During this period, he also brought devolution to Wales and Scotland, again both endorsed by popular votes, and, in the latter’s case, by a hefty margin.
Blair’s decision to introduce the national minimum wage and his fight against child poverty are also flagged by Blair supporters, as is his role in Kosovo and Sierra Leone where he won genuine plaudits for his “humanitarian interventionism”.
He was also, by common consent, a uniquely charismatic and talented politician who even managed to win a majority general election victory in 2005 – two years after his controversial decision to send British troops into Iraq.
“I think he was probably the best communicator in British politics,” said Simon Pia, a one-time media adviser to two Scottish Labour Party leaders at the Scottish parliament, speaking to Al Jazeera. “He had a great knack of appealing to different parts of the electorate – and what was unusual and unique for a Labour leader was that he connected with middle England and appealed to Conservative voters.”
In October, Blair, who left his Quartet role in 2015, told Esquire magazine that his return to British politics was an “open question”.

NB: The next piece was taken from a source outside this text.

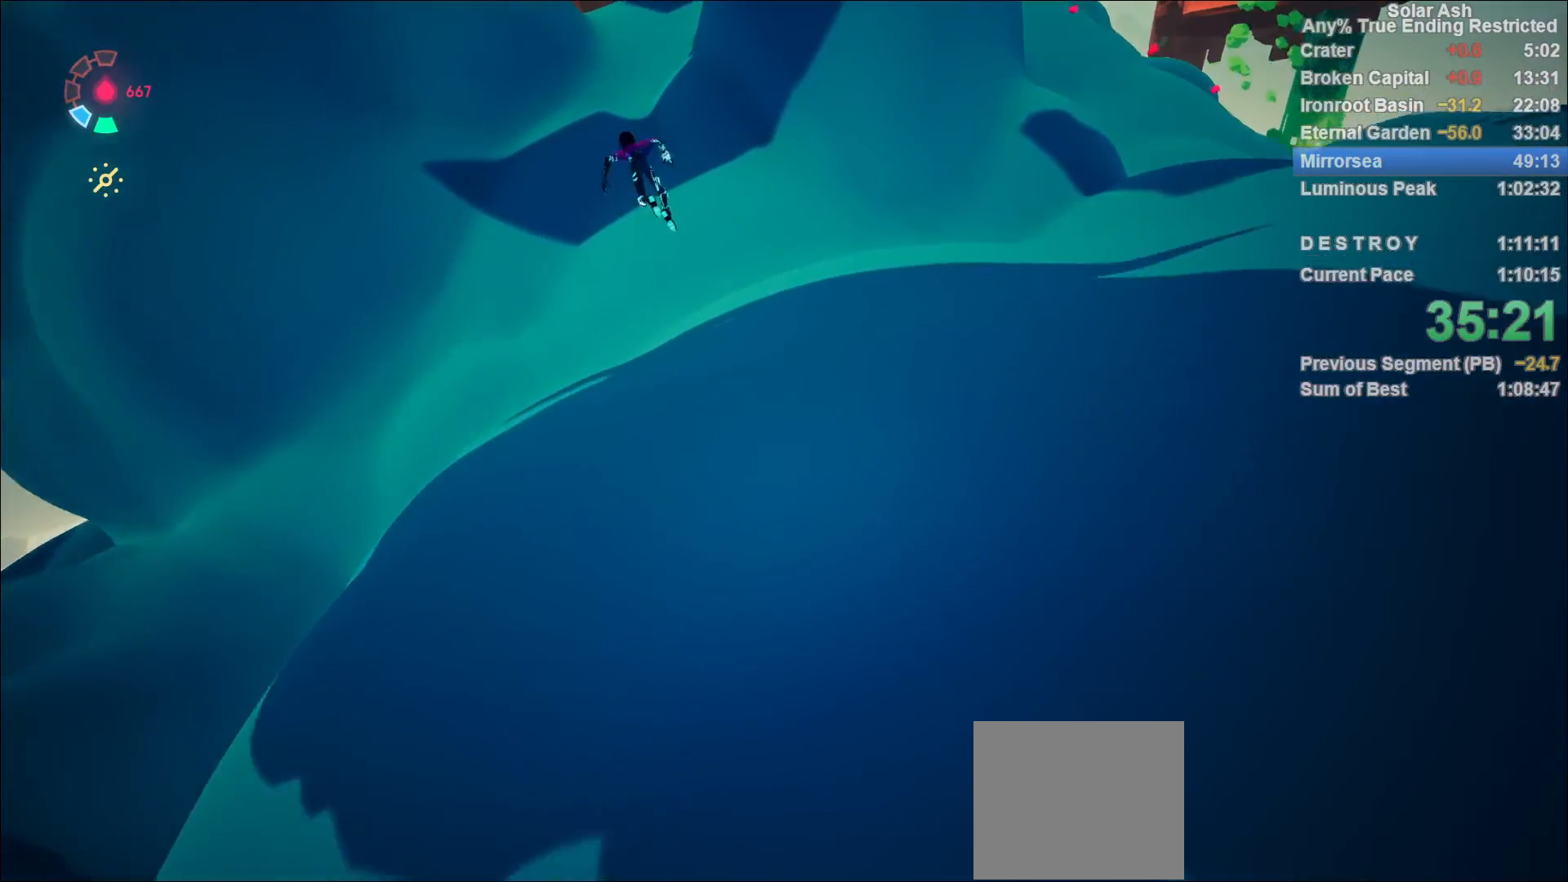
{"buttons": ["CROSS", "L1"], "left_stick": "up", "right_stick": "center", "events": [[483, "CROSS", "down"]]}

And he told the New Statesman magazine in November of his wish to support the “politically homeless” dismayed with both the opposition Labour Party and UK prime minister Theresa May’s Brexit-backing government.
This led many on social media to utter phrases like “Tony Blair is a shadow that grows in the dark” and the Twitter account of the irreverent British political TV quiz Have I Got News For You to tweet: “Tony Blair says his return to British politics is an ‘open question’, that question being ‘How much does it pay?'”
Blair – a battle-hardened statesman who has spent some years fending off accusations involving Iraq and his post-political business affairs – has probably become used to his current role as public enemy No 1 in the eyes of his most ardent critics.
So, does the passing of time hold any hope for a more objective analysis of Blair – both as a politician and a man?
“A more balanced assessment would suggest that a premier who made profound changes to the UK’s constitution and governance,” said Bale, “whose government presided over an unprecedentedly long period of economic growth, and also effectively rescued health and education from chronic decay and mounted a convincing attack on child poverty and a huge expansion of the university sector, couldn’t be all bad.”
But the academic, who said that other than the fallout from Iraq, many Britons also hold him and his government responsible “for supposedly ‘opening the floodgates’ on immigration”, also added: “Whether that objective assessment will ever trump people’s wholly understandable emotions is a moot point – and some would say that Blair doesn’t help himself by refusing, as it were, to ‘go quietly’ and allow time to heal the wounds.”